Reproduce every line of the following material word for word, without changing anything.
Segment Start: Entries supplied
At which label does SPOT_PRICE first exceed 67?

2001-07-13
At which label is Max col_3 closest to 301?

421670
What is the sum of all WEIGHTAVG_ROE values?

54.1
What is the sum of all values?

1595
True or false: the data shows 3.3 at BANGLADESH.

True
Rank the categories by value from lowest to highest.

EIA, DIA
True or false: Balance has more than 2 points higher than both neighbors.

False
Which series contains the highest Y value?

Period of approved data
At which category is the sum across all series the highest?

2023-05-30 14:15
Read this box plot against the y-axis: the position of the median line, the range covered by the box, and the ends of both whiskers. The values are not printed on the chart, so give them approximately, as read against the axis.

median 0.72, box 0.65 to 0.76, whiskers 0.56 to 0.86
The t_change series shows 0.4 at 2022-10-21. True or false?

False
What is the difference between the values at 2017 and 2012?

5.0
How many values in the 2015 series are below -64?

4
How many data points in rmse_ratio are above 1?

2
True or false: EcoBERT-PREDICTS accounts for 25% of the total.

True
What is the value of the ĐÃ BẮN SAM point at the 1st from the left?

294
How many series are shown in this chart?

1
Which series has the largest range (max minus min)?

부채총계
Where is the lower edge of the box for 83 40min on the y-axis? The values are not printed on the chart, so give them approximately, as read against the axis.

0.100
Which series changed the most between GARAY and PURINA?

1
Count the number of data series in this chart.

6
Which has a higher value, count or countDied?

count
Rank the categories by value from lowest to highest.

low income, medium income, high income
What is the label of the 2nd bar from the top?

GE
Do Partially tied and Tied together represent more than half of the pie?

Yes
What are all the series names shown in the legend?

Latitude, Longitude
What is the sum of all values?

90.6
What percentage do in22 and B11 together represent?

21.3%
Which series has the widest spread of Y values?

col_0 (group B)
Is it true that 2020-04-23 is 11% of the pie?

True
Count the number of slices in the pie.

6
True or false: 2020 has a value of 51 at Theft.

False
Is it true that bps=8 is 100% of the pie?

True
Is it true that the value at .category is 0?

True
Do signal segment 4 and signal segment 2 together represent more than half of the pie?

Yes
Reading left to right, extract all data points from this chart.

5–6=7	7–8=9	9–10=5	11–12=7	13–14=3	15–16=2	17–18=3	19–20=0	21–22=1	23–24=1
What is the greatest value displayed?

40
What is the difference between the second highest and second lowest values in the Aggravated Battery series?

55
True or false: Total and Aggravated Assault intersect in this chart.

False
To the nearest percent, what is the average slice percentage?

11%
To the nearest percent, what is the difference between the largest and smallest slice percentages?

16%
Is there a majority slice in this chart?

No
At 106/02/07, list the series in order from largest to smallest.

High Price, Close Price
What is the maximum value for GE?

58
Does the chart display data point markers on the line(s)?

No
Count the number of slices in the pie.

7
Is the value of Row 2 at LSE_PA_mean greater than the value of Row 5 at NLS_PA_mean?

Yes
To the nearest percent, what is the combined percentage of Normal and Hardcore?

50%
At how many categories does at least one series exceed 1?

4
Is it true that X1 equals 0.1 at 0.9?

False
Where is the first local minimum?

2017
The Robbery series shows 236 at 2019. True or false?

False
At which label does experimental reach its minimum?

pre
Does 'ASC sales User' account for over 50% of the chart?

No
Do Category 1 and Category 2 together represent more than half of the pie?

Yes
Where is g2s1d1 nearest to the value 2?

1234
Segment End: Entries supplied
▶ Solution for this exercise
At which label does SPOT_PRICE first exceed 67?

2001-07-13
At which label is Max col_3 closest to 301?

421670
What is the sum of all WEIGHTAVG_ROE values?

54.1
What is the sum of all values?

1595
True or false: the data shows 3.3 at BANGLADESH.

True
Rank the categories by value from lowest to highest.

EIA, DIA
True or false: Balance has more than 2 points higher than both neighbors.

False
Which series contains the highest Y value?

Period of approved data
At which category is the sum across all series the highest?

2023-05-30 14:15
Read this box plot against the y-axis: the position of the median line, the range covered by the box, and the ends of both whiskers. The values are not printed on the chart, so give them approximately, as read against the axis.

median 0.72, box 0.65 to 0.76, whiskers 0.56 to 0.86
The t_change series shows 0.4 at 2022-10-21. True or false?

False
What is the difference between the values at 2017 and 2012?

5.0
How many values in the 2015 series are below -64?

4
How many data points in rmse_ratio are above 1?

2
True or false: EcoBERT-PREDICTS accounts for 25% of the total.

True
What is the value of the ĐÃ BẮN SAM point at the 1st from the left?

294
How many series are shown in this chart?

1
Which series has the largest range (max minus min)?

부채총계
Where is the lower edge of the box for 83 40min on the y-axis? The values are not printed on the chart, so give them approximately, as read against the axis.

0.100
Which series changed the most between GARAY and PURINA?

1
Count the number of data series in this chart.

6
Which has a higher value, count or countDied?

count
Rank the categories by value from lowest to highest.

low income, medium income, high income
What is the label of the 2nd bar from the top?

GE
Do Partially tied and Tied together represent more than half of the pie?

Yes
What are all the series names shown in the legend?

Latitude, Longitude
What is the sum of all values?

90.6
What percentage do in22 and B11 together represent?

21.3%
Which series has the widest spread of Y values?

col_0 (group B)
Is it true that 2020-04-23 is 11% of the pie?

True
Count the number of slices in the pie.

6
True or false: 2020 has a value of 51 at Theft.

False
Is it true that bps=8 is 100% of the pie?

True
Is it true that the value at .category is 0?

True
Do signal segment 4 and signal segment 2 together represent more than half of the pie?

Yes
Reading left to right, extract all data points from this chart.

5–6=7	7–8=9	9–10=5	11–12=7	13–14=3	15–16=2	17–18=3	19–20=0	21–22=1	23–24=1
What is the greatest value displayed?

40
What is the difference between the second highest and second lowest values in the Aggravated Battery series?

55
True or false: Total and Aggravated Assault intersect in this chart.

False
To the nearest percent, what is the average slice percentage?

11%
To the nearest percent, what is the difference between the largest and smallest slice percentages?

16%
Is there a majority slice in this chart?

No
At 106/02/07, list the series in order from largest to smallest.

High Price, Close Price
What is the maximum value for GE?

58
Does the chart display data point markers on the line(s)?

No
Count the number of slices in the pie.

7
Is the value of Row 2 at LSE_PA_mean greater than the value of Row 5 at NLS_PA_mean?

Yes
To the nearest percent, what is the combined percentage of Normal and Hardcore?

50%
At how many categories does at least one series exceed 1?

4
Is it true that X1 equals 0.1 at 0.9?

False
Where is the first local minimum?

2017
The Robbery series shows 236 at 2019. True or false?

False
At which label does experimental reach its minimum?

pre
Does 'ASC sales User' account for over 50% of the chart?

No
Do Category 1 and Category 2 together represent more than half of the pie?

Yes
Where is g2s1d1 nearest to the value 2?

1234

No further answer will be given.